C’è il derby tra i Warriors e i Doves. Ha inizio la partita con botte da orbi. Lucky gioca tackle nella squadra defense, la carne da macello. Siamo al quarto periodo. A pochi minuti dalla fine siamo ancora 0-0. I Warriors sono al quarto tentativo e ad una yard, circa un metro, per andare dentro. Lucky è di fianco al suo nose guard, detto The Hand, mai vista una mano così, l’uomo più forte che ci fosse in Europa, augusto Pantagruel fuori dal campo: duecentocinquanta chili in due. Il center avversario ‘snappa’ la palla al quarterback, che la passa dietro al fullback. I Warriors tentano il touchdown e non il field goal fidando sulla potenza del fullback americano. Lucky vede la disposizione della linea d’attacco: un doppio blocco con due giganti che vogliono portarlo via per aprire la strada al fullback. È questione di frazioni di secondo. Intuita l’azione lui non si mette tra i due mostri di centoventi chili l’uno, che possono spingerlo dietro la linea, mentre il fullback va dentro. Lui è il più piccolo, perciò si fa ancora più piccolo e s’infila basso più che può tra le gambe e sotto le ascelle del doppio blocco. I due si scontrano tra di loro e Lucky si alza al tentativo di rientro delle due guardie mentre il fullback arriva come un treno. Scontro frontale tremendo ma Lucky non si sposta di un centimetro. Tutto il resto della squadra, il backfield, addosso in un apocalittico mucchio. Lucky riemerge, finisce l’azione. La palla resta sua, yard difensiva. I Doves non perdono, 0-0 e pareggio.

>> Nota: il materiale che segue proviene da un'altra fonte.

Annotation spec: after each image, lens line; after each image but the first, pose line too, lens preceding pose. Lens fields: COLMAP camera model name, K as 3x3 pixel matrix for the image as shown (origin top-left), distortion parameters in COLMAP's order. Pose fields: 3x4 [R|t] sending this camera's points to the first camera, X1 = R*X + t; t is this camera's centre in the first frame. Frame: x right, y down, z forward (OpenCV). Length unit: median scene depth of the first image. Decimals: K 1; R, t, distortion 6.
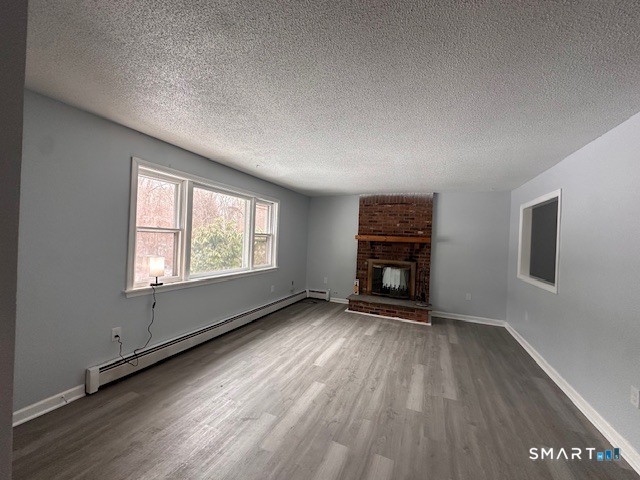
lens RADIAL K [[255.6, 0, 322.3], [0, 255.6, 236.1], [0, 0, 1]] dist [0.004013, 0.000221]
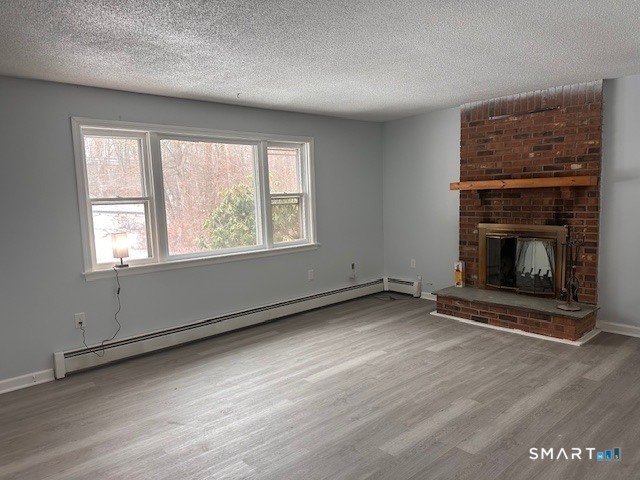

Siamo a Milano contro i Rhinos pluricampioni. D’un tratto si annuvola e scurisce turbinosamente il cielo, presagio che qualcosa sta per accadere. Verso l’attimo fatale viene a piovere, viene a grandinare, viene a nevicare. Tutto in una volta. Probabilmente gli avversari sbagliano schema. Lucky ha la strada aperta e va dritto contro il quarterback per fare il sack. Il suo compito è fargli un placcaggio con dolore: si stava realizzando l’eventualità di uccidere qualcuno senza andare in galera. Anche qui è questione di frazioni di secondo. La palla è sulla mano destra del quarterback. Se fosse stato mancino era dalla parte di Lucky, che gli avrebbe dato sul braccio per fargli cadere la palla. Invece è destro, la palla è dall’altra parte. Mentre il quarterback alza il braccio per lanciare, Lucky gli molla di corsa un diretto sulla tempia corazzata. L’americano arretra di cinque yard, crolla e va in ospedale… La partita è vinta.
Nel periglioso tunnel, si prospetta l’eventualità di una resa dei conti. Ma no… gli avversari applaudono, sono ammirati: 0-21!
Ed è con queste plastiche azioni proiettate nei cieli, che Lucky prende possesso dell’Essere per il resto dei suoi giorni, nonché della pagina effimera di questo racconto.
Mentre, della sua tensione dannunziana, parleremo la prossima volta.